2. The method as claimed in claim 1, wherein the language model generates natural language text conforming to the spoken language expression, and the language learning is performed by using a Transformer as the language model, so as to further obtain the result of continuous sign language translation, and the originally static position code is changed into a dynamically trainable position code in the Transformer structure.

3. The sign language recognition method of the weakly supervised neural network of the multi-layer time sequence attention fusion mechanism as claimed in claim 1 or 2, characterized in that a language model is built by using a pytorch deep learning framework, and configuration network parameters are set as follows, in a space embedding module of an encoder network, a convolutional neural network pre-trained on Imagenet is used to freeze all parameters on the convolutional neural network; using the resnet152 to pre-train the convolutional network, and using the output of the penultimate layer or the output of the last layer, adding two 2600-dimensional trainable residual fully-connected layers after the pre-trained convolutional neural network, and performing residual connection with the output of the following bidirectional gating cycle unit module; the hidden unit of the bidirectional gating cycle unit of the encoder is set to be 1300-dimensional, because past and future information is spliced, the output is 2600-dimensional, the hidden unit of each layer of the gating cycle network is also set to be 2600-dimensional, and therefore residual connection can be carried out; at the decoder stage, the word embedding dimension for sign language words is set to 256 and the network hidden unit dimension is set to 800 for each gated loop in the decoder.

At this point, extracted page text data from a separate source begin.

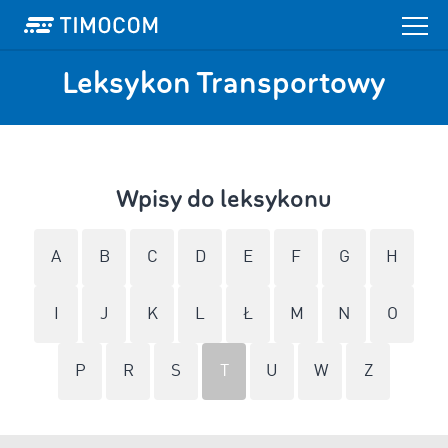
Leksykon Transportowy
Wpisy do leksykonu
A
B
C
D
E
F
G
H
I
J
K
L
Ł
M
N
O
P
R
S
T
U
W
Z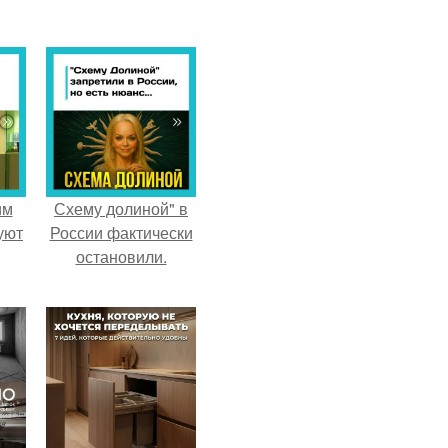
им
Схему долиной" в
уют
России фактически
остановили.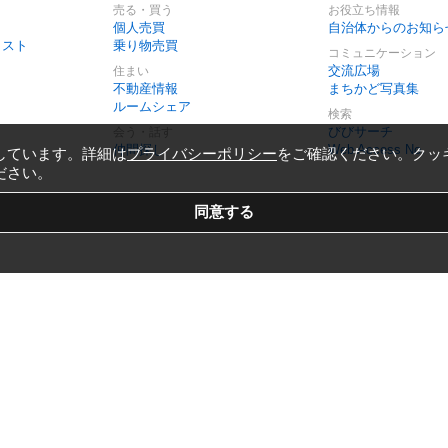
売る・買う
お役立ち情報
個人売買
自治体からのお知ら
リスト
乗り物売買
コミュニケーション
交流広場
住まい
不動産情報
まちかど写真集
ルームシェア
検索
びびサーチ
会う・話す
仲間探し
Web Access No.
しています。詳細は
プライバシーポリシー
をご確認ください。クッ
ださい。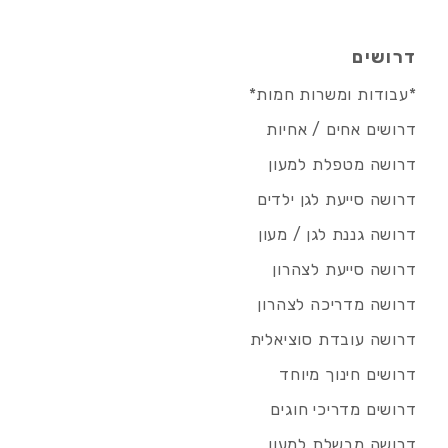
דרושים
*עבודות ומשרות חמות*
דרושים אחים / אחיות
דרושה מטפלת למעון
דרושה סייעת לגן ילדים
דרושה גננת לגן / מעון
דרושה סייעת לצהרון
דרושה מדריכה לצהרון
דרושה עובדת סוציאלית
דרושים חינוך מיוחד
דרושים מדריכי חוגים
דרושה מבשלת למעון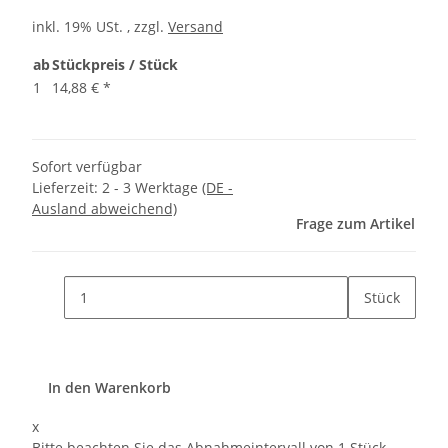
inkl. 19% USt. , zzgl.
Versand
ab
Stückpreis / Stück
1
14,88 €
*
Sofort verfügbar
Lieferzeit:
2 - 3 Werktage
(DE -
Ausland abweichend)
Frage zum Artikel
Stück
In den Warenkorb
x
Bitte beachten Sie das Abnahmeintervall von 1 Stück.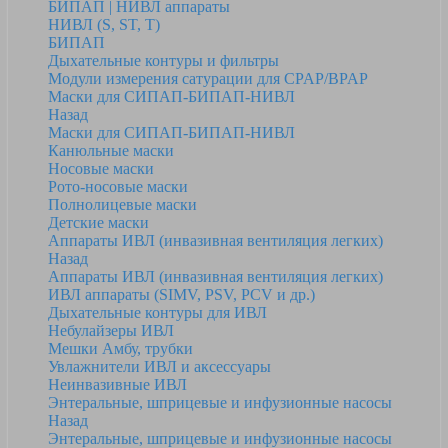
БИПАП | НИВЛ аппараты
НИВЛ (S, ST, T)
БИПАП
Дыхательные контуры и фильтры
Модули измерения сатурации для CPAP/BPAP
Маски для СИПАП-БИПАП-НИВЛ
Назад
Маски для СИПАП-БИПАП-НИВЛ
Канюльные маски
Носовые маски
Рото-носовые маски
Полнолицевые маски
Детские маски
Аппараты ИВЛ (инвазивная вентиляция легких)
Назад
Аппараты ИВЛ (инвазивная вентиляция легких)
ИВЛ аппараты (SIMV, PSV, PCV и др.)
Дыхательные контуры для ИВЛ
Небулайзеры ИВЛ
Мешки Амбу, трубки
Увлажнители ИВЛ и аксессуары
Неинвазивные ИВЛ
Энтеральные, шприцевые и инфузионные насосы
Назад
Энтеральные, шприцевые и инфузионные насосы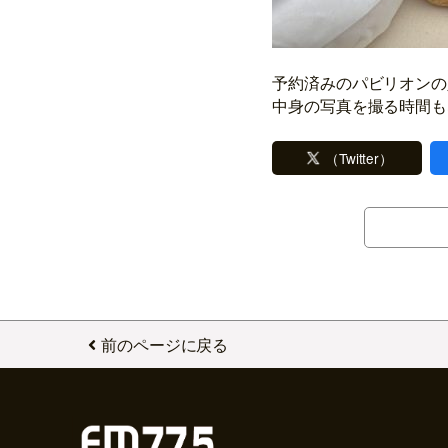
予約済みのパビリオンの
中身の写真を撮る時間も
（Twitter）
前のページに戻る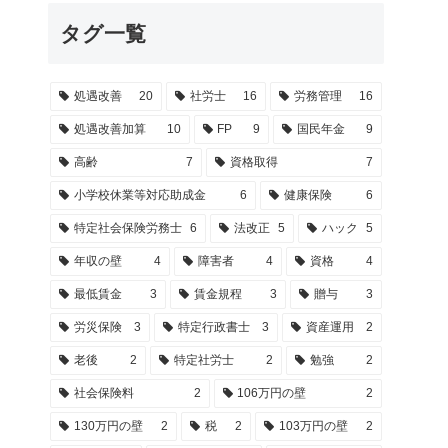
タグ一覧
処遇改善
20
社労士
16
労務管理
16
処遇改善加算
10
FP
9
国民年金
9
高齢
7
資格取得
7
小学校休業等対応助成金
6
健康保険
6
特定社会保険労務士
6
法改正
5
ハック
5
年収の壁
4
障害者
4
資格
4
最低賃金
3
賃金規程
3
贈与
3
労災保険
3
特定行政書士
3
資産運用
2
老後
2
特定社労士
2
勉強
2
社会保険料
2
106万円の壁
2
130万円の壁
2
税
2
103万円の壁
2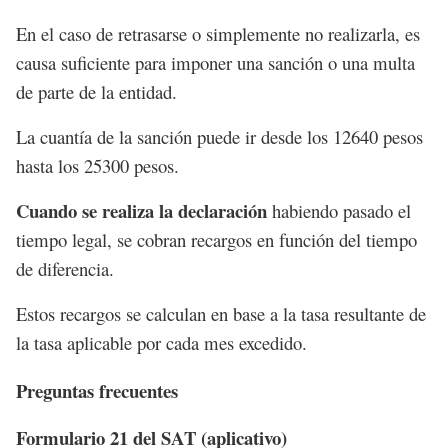
En el caso de retrasarse o simplemente no realizarla, es
causa suficiente para imponer una sanción o una multa
de parte de la entidad.
La cuantía de la sanción puede ir desde los 12640 pesos
hasta los 25300 pesos.
Cuando se realiza la declaración
habiendo pasado el
tiempo legal, se cobran recargos en función del tiempo
de diferencia.
Estos recargos se calculan en base a la tasa resultante de
la tasa aplicable por cada mes excedido.
Preguntas frecuentes
Formulario 21 del SAT (aplicativo)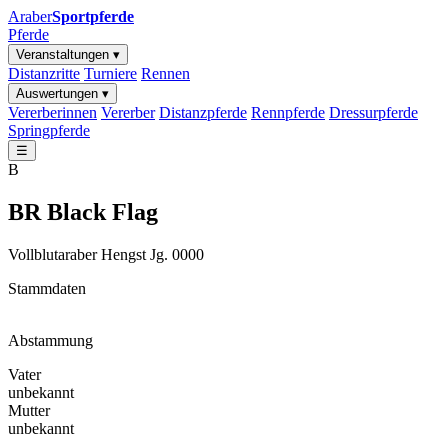
Araber
Sportpferde
Pferde
Veranstaltungen ▾
Distanzritte
Turniere
Rennen
Auswertungen ▾
Vererberinnen
Vererber
Distanzpferde
Rennpferde
Dressurpferde
Springpferde
☰
B
BR Black Flag
Vollblutaraber
Hengst
Jg. 0000
Stammdaten
Abstammung
Vater
unbekannt
Mutter
unbekannt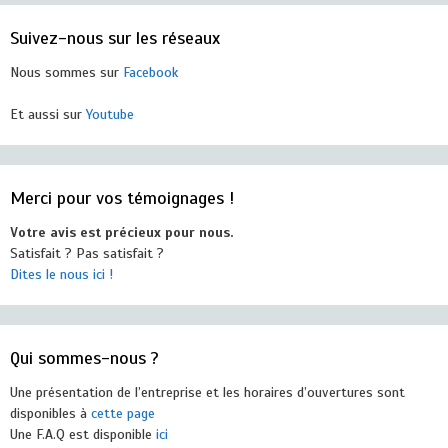
Suivez-nous sur les réseaux
Nous sommes sur
Facebook
Et aussi sur
Youtube
Merci pour vos témoignages !
Votre avis est précieux pour nous.
Satisfait ? Pas satisfait ?
Dites le nous ici !
Qui sommes-nous ?
Une présentation de l’entreprise et les horaires d’ouvertures sont
disponibles à
cette page
Une F.A.Q est disponible
ici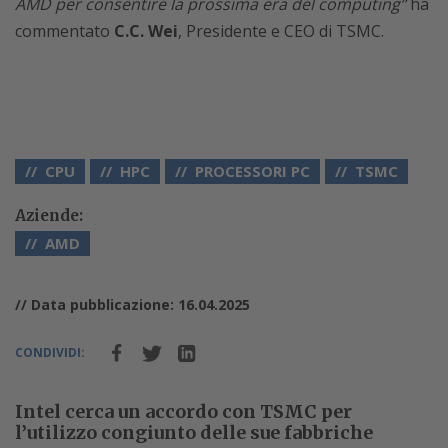
AMD per consentire la prossima era del computing”
ha
commentato
C.C. Wei
, Presidente e CEO di TSMC.
CPU
HPC
PROCESSORI PC
TSMC
Aziende:
AMD
// Data pubblicazione: 16.04.2025
CONDIVIDI:
Intel cerca un accordo con TSMC per
l’utilizzo congiunto delle sue fabbriche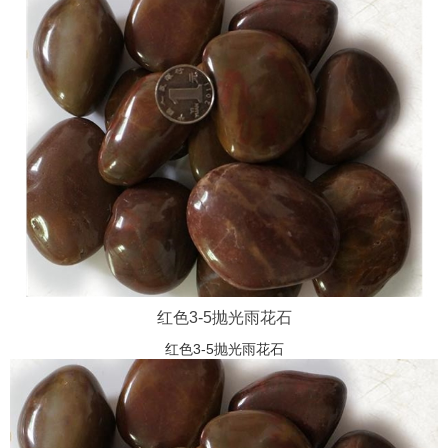
红色3-5抛光雨花石
红色3-5抛光雨花石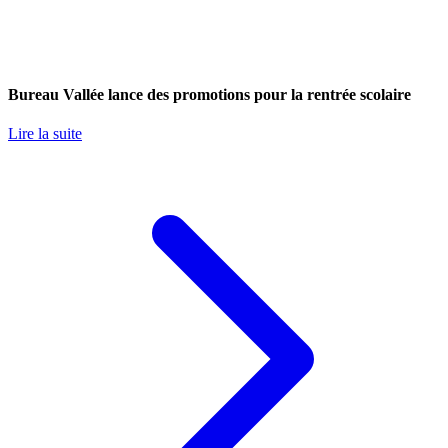
Bureau Vallée lance des promotions pour la rentrée scolaire
Lire la suite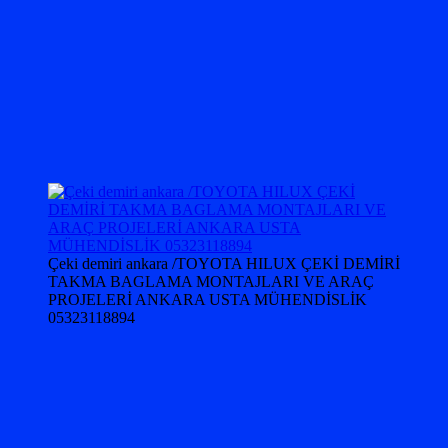
Çeki demiri ankara /TOYOTA HILUX ÇEKİ DEMİRİ
TAKMA BAGLAMA MONTAJLARI VE ARAÇ
PROJELERİ ANKARA USTA MÜHENDİSLİK
05323118894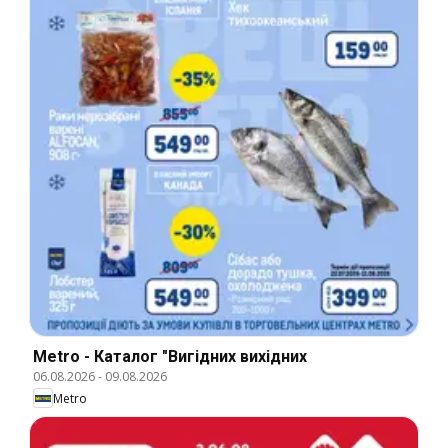
Metro - Каталог "Вигідних вихідних
06.08.2026
-
09.08.2026
Metro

4. The weakly supervised neural network sign language identification method of the multi-layer time series attention fusion mechanism as recited in claim 3, wherein a pitoch default Adam optimizer and a cross entropy loss function are adopted in the training process, each batch is set to be 10, the setting of the learning rate is divided into two stages, the first stage is carried out by using 0.00004, after the 8 th epoch, the learning rate is adjusted to be 0.000004, the training is continued for 6 epochs, and the convergence of neural network parameters is completed.